Una valutazione comune infatti può appunto scaturire solo dopo un lavoro comune tra docenti: tra l’altro l’abitudine a tale lavoro ridimensiona in parte anche l’idea di autonomia dell’insegnamento, che è legittima e doverosa (nessuno mi può imporre strategie educative o percorsi obbligati di apprendimento), ma che può spesso sconfinare nell’individualismo e nell’incapacità di confronto.
La proposta che quest’anno è partita da alcuni colleghi della scuola e che ha trovato consenso in tutti i docenti che vi si dovranno coinvolgere, sebbene formalmente possa sembrare coincidente, è radicalmente diversa da quella di scambi incrociati a proposito dei quali ho recentemente letto alcuni interventi; è diversa a partire dallo scopo, che non è innanzi tutto quello di raggiungere l’omogeneità o tranquillizzare i genitori, ma di aiutare gli studenti dell’ultimo anno ponendoli in una situazione in parte simile a quanto avverrà in sede di esame di Stato.
Nelle ultime classi infatti (quelle cioè i cui alunni dovranno sostenere l’esame a fine anno) quest’anno (per motivi di orario) l’insegnamento di latino e di greco è affidato non a un unico insegnante, come per lo più capita, ma a due persone distinte. Poiché all’esame di Stato quest’anno ci sarà come II prova scritta latino e il commissario che la correggerà sarà il membro esterno di latino e greco, i colleghi di latino hanno deciso di svolgere contemporaneamente in tutte le classi, in maggio, una simulazione di II prova, scegliendo un unico testo; la correggeranno però i colleghi di greco. Osservo però che tale scambio avviene con uno scopo preciso e che, ancora una volta, è possibile solo per una certa intesa, consolidata dagli anni, presente tra i colleghi.
Da tutto questo si vede come ritengo assolutamente improponibile la prassi tout court di scambi sistematici di verifiche tra colleghi.
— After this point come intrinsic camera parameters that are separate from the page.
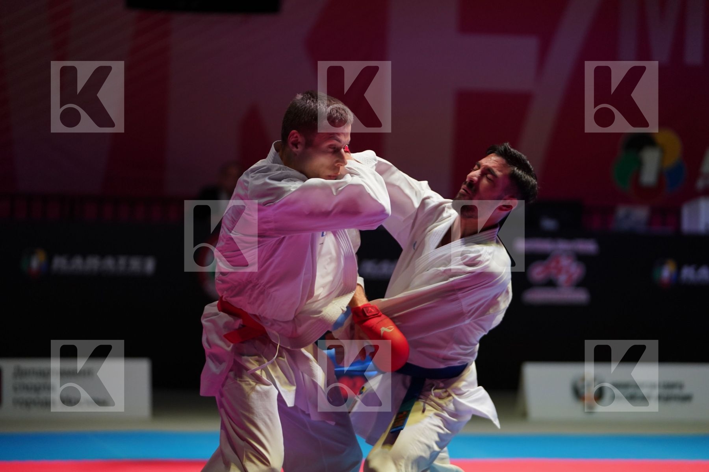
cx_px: 354
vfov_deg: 10.6
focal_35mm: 129
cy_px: 236
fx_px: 2540
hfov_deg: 15.9
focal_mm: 129
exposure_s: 1/1000
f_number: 2.8
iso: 2000
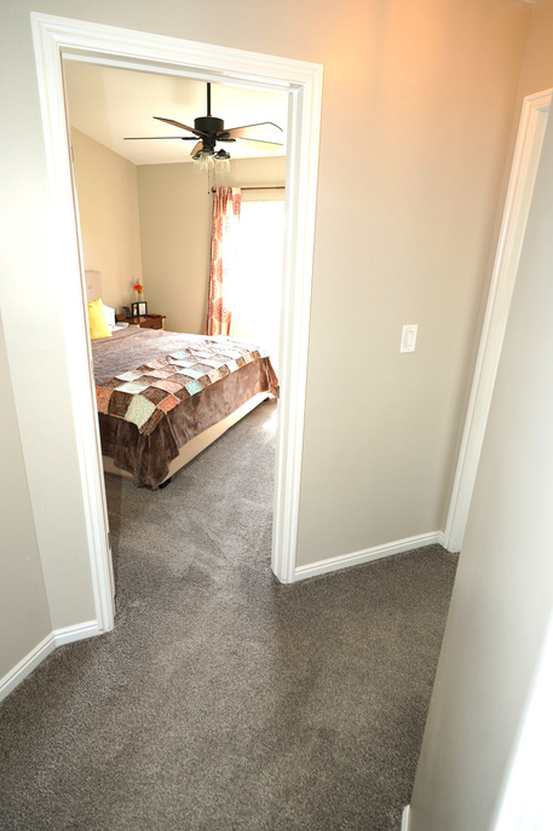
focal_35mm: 19
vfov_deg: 86.8
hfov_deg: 64.3
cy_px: 386
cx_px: 247
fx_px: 438
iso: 640
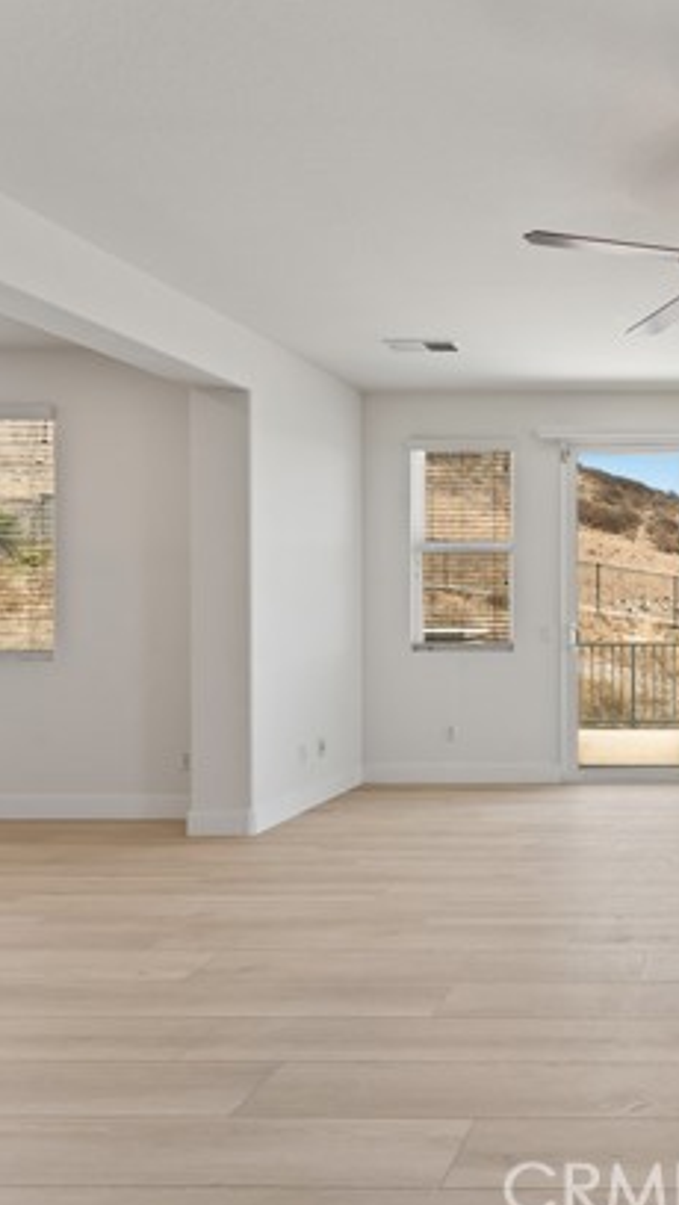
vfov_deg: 78.7
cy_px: 601
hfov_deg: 41.8
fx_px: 735
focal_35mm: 23
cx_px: 706
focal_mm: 14
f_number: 11
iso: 100
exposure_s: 1/6
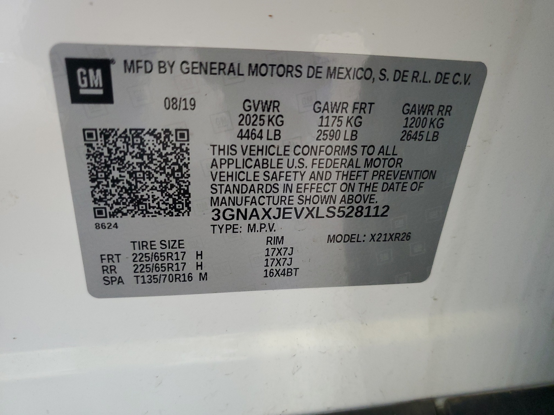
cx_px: 277
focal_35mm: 26
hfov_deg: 67.3
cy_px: 208
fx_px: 416
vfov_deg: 53.1
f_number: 1.5
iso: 246
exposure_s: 1/60.2
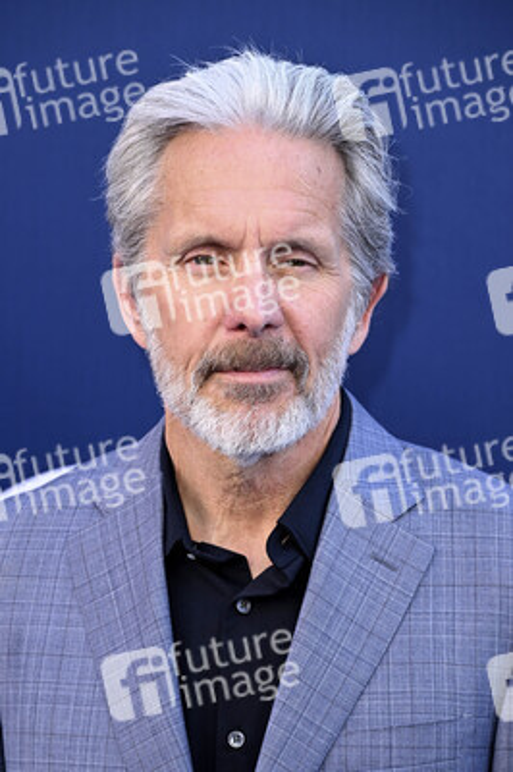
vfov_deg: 17.8
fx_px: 2462
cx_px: 256
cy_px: 386
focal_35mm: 115
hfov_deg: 11.9
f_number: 5.6
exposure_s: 1/200
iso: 500
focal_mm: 115
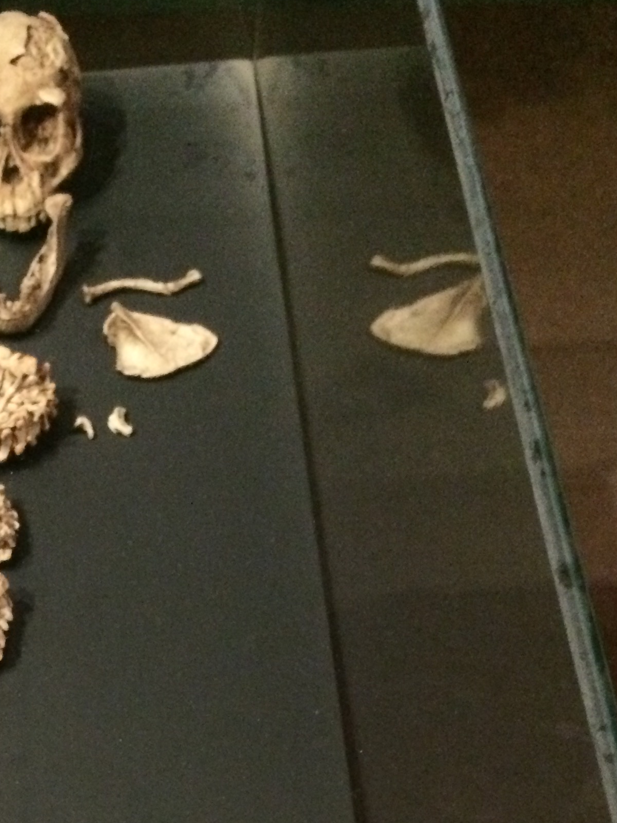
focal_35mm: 59
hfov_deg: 23.8
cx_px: 5
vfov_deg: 30.6
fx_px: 1402
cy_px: 799
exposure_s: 1/17
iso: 400
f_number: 2.2
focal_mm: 4.15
Tanto varrebbe affidare tutto (insegnamento compreso) a un computer (considerato, con un atteggiamento un po’ mitico, “oggettivo”, sempre nel riduttivo senso di “neutrale”): per parafrasare Eliot, vagheggiando un sistema scolastico talmente perfetto che l’insegnante risulterebbe inutile.
Spesso sembra che i vincoli imposti (o autoimposti) abbiano la pretesa proprio di arrivare a questa “perfezione” che ha perso di vista lo scopo.